LG Electronics Converts Seoul Campus into Korea’s First Humanoid Robot Data Factory

LG Electronics is converting its 33,000 square-meter Yangjae R&D campus into Korea’s first humanoid robot data factory, deploying up to 300 CLOiD prototype robots by year-end to generate real-world training data for a commercial home robot targeted for 2028.

By Daniel Krauss | Edited by Kseniia Klichova Published: Updated:
LG Electronics Converts Seoul Campus into Korea’s First Humanoid Robot Data Factory
LG Electronics publicly presented LG CLOiD for the first time at CES 2026. Photo: LG Electronics

LG Electronics is converting its R&D campus in Seoul’s Yangjae district into Korea’s first dedicated data factory for humanoid robots. The 33,000 square-meter facility across four floors will deploy up to 100 units of CLOiD, LG’s prototype home humanoid, as early as July, with plans to scale to 300 units by year-end. Korean media have reported that LG plans to invest more than 400 billion won – approximately $263 million – into the project through 2030. An LG official confirmed the broad plan while noting that the investment figure and specific start date have not yet been finalized.

CEO Lyu Jae-cheol is said to visit the site weekly, reflecting the strategic priority the initiative carries inside the company.

Why Data Is the Bottleneck

Generative AI systems learn from text and images that already exist on the internet.
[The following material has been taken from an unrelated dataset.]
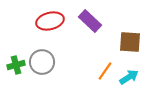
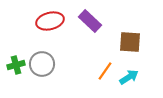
gray circle: moved 2 px down
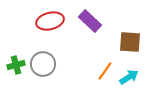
gray circle: moved 1 px right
Robots cannot draw on equivalent pre-existing data. A robot cannot learn to grip a cup or open a door from a dataset – it must physically perform the motion and record the result, repeatedly, under varying conditions. The volume and quality of that physical interaction data increasingly determines how capable a robot’s foundation model becomes.

Inside the Yangjae facility, CLOiD robots will work through a simulated home environment fitted with LG appliances and a running production line, collecting the kind of interaction data that corresponds directly to the spaces the robot is eventually meant to operate in. The connection between training environment and deployment environment is deliberate – home-specific data trains home-specific capability.
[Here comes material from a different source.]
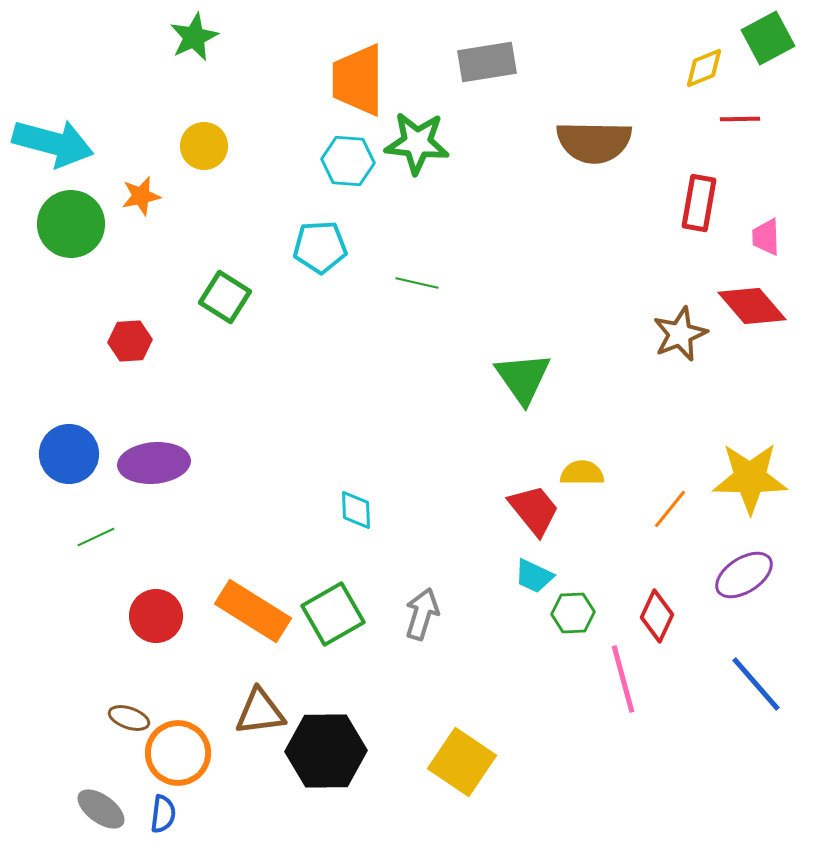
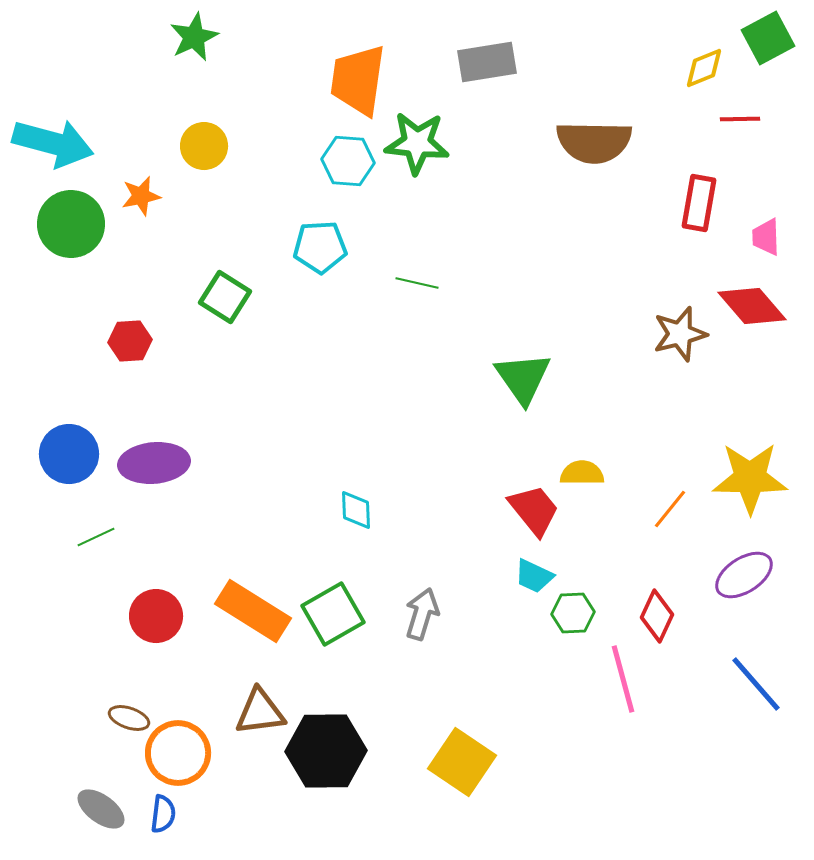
orange trapezoid at (358, 80): rotated 8 degrees clockwise
brown star at (680, 334): rotated 8 degrees clockwise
From Hardware to Software Brain

LG’s historical advantage in robotics-adjacent technology is its hardware depth. The company has spent decades developing the motors behind its appliances and is beginning mass production of actuators – the components that drive robot joint movement – in the first half of 2026. The data factory represents a strategic extension from that hardware foundation into the software layer: the robot foundation model that allows a robot to perceive its surroundings and decide how to act autonomously.

CLOiD debuted at CES in January, but its movements were noted by observers as slow. CEO Lyu has described the fix as “large-scale training” – the same capability the data factory is designed to supply before CLOiD reaches the commercial market. LG is targeting a commercial home robot launch by 2028.

The Broader Data Infrastructure Race

The Yangjae facility joins a growing set of purpose-built robot training environments. China opened its first heterogeneous humanoid robot training facility in Shanghai in July, covering more than 5,000 square meters and hosting over 100 robot types from more than a dozen manufacturers. Germany’s TUM RoboGym, built in partnership with NEURA Robotics, is designed to generate physical interaction data at academic scale near Munich Airport. LG’s facility is the largest single-company domestic deployment of this kind in Korea and represents one of the most capital-intensive data generation investments by an appliance manufacturer entering humanoid robotics.